Si tratta di un modello culturale da tempo imposto dal potere e alimentato attraverso la sua micidiale macchina di propaganda. Basta guardare una qualsiasi fiction televisiva in prima serata, o leggere i rotocalchi d’intrattenimento. Il potere ha bisogno di distruggere le relazioni sociali, di creare individui soli, isolati, possibilmente single, senza radici, senza identità, fragili, indifesi ed impauriti, ovvero dei soggetti perfettamente manipolabili.
Ci sono persino paesi e religioni che persino legittimato il fatto di dover celare il volto con una maschera. Ma come si fa ad avere una relazione con l’altro senza vederlo in faccia? Proprio il volto umano è la parte del corpo che deve essere sempre denudata e che non deve essere nascosta. Non è un caso se nell’antica Grecia, lo schiavo veniva definito come ἀπρόσωπος (apròsopos), ossia senza (a) volto (pròsopos), quindi senza dignità, senza libertà, una mera “res”, un oggetto nelle mani del padrone. Il volto scoperto è segno di libertà. Pure i lebbrosi allontanati dalla comunità erano senza volto.
Il volto è anche ciò che contraddistingue l’uomo dall’animale, come ci ha insegnato il grande Cicerone nella sua opera De Legibus (I, 27): «(…) is qui appellatur vultus, qui nullo in animante esse praeter hominem potest, indicat mores» (quello che si chiama volto, che non può esistere in nessun essere vivente se non nell’uomo, indica il carattere di una persona).
Il volto è un elemento essenziale della relazione umana.
Persino Dio per farsi conoscere dagli uomini ha dovuto far intravedere il Suo volto diventando uomo, cioè entrando come persona nella storia.
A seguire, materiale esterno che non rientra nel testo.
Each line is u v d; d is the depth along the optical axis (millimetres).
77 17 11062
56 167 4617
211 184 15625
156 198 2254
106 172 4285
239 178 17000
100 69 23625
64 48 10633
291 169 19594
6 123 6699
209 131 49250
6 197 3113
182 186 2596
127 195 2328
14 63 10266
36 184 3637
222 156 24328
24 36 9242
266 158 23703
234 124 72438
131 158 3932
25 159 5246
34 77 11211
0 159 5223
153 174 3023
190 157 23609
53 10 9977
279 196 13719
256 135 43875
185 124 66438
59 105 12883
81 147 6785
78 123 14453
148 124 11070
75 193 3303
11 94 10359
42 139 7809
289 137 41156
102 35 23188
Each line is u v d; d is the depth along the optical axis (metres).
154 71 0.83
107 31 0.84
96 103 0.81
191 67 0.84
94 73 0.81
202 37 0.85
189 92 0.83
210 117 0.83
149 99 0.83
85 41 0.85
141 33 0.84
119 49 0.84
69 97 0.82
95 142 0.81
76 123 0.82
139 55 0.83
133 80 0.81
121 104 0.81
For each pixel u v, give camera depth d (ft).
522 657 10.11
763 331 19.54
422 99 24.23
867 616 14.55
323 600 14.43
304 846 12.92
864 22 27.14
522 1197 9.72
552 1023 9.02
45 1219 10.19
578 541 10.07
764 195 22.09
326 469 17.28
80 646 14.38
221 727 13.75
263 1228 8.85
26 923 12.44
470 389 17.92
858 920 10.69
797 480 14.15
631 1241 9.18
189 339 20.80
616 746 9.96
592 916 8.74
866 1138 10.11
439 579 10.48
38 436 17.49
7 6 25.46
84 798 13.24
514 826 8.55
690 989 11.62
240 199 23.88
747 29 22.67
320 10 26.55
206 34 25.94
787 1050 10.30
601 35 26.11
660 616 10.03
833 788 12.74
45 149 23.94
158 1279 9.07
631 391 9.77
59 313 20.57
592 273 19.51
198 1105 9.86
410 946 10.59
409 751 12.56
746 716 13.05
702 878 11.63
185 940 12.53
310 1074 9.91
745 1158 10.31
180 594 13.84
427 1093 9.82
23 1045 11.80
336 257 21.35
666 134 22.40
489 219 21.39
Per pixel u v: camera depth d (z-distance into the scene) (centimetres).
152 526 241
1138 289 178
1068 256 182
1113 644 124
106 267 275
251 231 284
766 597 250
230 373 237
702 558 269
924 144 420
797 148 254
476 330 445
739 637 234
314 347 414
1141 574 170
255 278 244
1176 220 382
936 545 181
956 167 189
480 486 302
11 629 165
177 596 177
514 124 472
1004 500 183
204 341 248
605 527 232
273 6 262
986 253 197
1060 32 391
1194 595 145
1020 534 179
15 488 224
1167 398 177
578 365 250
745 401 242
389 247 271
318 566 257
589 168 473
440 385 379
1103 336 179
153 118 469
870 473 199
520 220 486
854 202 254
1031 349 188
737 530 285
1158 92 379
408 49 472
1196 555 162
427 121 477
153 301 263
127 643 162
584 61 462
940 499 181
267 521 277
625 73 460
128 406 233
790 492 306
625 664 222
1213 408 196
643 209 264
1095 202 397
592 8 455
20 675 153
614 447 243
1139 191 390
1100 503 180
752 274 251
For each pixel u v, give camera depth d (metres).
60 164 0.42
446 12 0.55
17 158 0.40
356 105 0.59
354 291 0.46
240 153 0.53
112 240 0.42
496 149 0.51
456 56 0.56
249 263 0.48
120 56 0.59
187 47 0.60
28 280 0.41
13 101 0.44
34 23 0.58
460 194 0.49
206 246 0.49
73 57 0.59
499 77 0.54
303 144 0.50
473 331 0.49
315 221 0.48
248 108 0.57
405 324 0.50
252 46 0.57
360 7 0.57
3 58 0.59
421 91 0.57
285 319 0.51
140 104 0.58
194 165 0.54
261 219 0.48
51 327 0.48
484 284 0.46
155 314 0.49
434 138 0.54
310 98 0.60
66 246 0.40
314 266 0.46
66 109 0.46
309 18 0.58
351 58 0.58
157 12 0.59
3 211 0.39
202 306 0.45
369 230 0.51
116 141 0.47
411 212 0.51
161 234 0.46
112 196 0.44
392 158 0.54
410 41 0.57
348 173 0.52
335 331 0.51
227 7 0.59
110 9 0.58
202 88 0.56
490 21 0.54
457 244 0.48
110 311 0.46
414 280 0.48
Si è rivelato attraverso il volto di Gesù Cristo, che è diventato il volto del destino umano, la natura del significato del nostro essere, proprio perché Gesù Cristo è il volto del Padre.
Così la definizione totale del significato dell’uomo nel mondo è passata attraverso un volto.
Mi sono anche ricordato che il filosofo lituano Emmanuel Levinas ha dedicato gran parte della sua ricerca filosofica proprio al significato del volto.
Per il pensatore lituano, l’epifania, e dunque la manifestazione dell’altro, avviene nel dialogo, nel “faccia a faccia”. L’altro diventa quindi una rivelazione concessa in particolare dal volto, che è il mezzo di comunicazione primo e lo strumento attraverso il quale l’umanità di ciascuno si palesa, al punto da far intravvedere una traccia dell’Infinto.
Il volto è il luogo in cui, più che altrove, si giocano le dinamiche dell’uomo, e quindi anche il suo rapporto col Potere. Per questo – come ha lucidamente scritto Giorgio Agamben, un altro filosofo che stimo – il volto è anche «il luogo della politica». Agamben avverte, però, che «un Paese che decide di rinunciare al proprio volto, di coprire con maschere in ogni luogo i volti dei propri cittadini è, allora, un Paese che ha cancellato da sé ogni dimensione politica», e «in questo spazio vuoto, sottoposto in ogni istante a un controllo senza limiti, si muovono ora individui isolati gli uni dagli altri, che hanno perduto il fondamento immediato e sensibile della loro comunità e possono solo scambiarsi messaggi diretti a un nome senza più volto».
Mai come in questi tempi cui il diritto appare condizionato, in cui appaiono spesso gli Ausnahmezustand (stato d’eccezione) come descritti da Carl Schmitt in cui si rischia di diventare un paradigma normale di governo, il volto è davvero il luogo della politica. È la sfida alla tirannia che pretende un popolo di “apròsopos”, fatto di individui senza volto, segna dignità, senza identità, senza libertà.
Ancora una volta Agamben sul punto è chiarissimo: «Il nostro tempo impolitico non vuole vedere il proprio volto, lo tiene a distanza, lo maschera e copre. Non devono esserci più volti, ma solo numeri e cifre. Anche il tiranno è senza volto».
Numeri e cifre …Spid, identità digitale, ecc….altrimenti non esisti.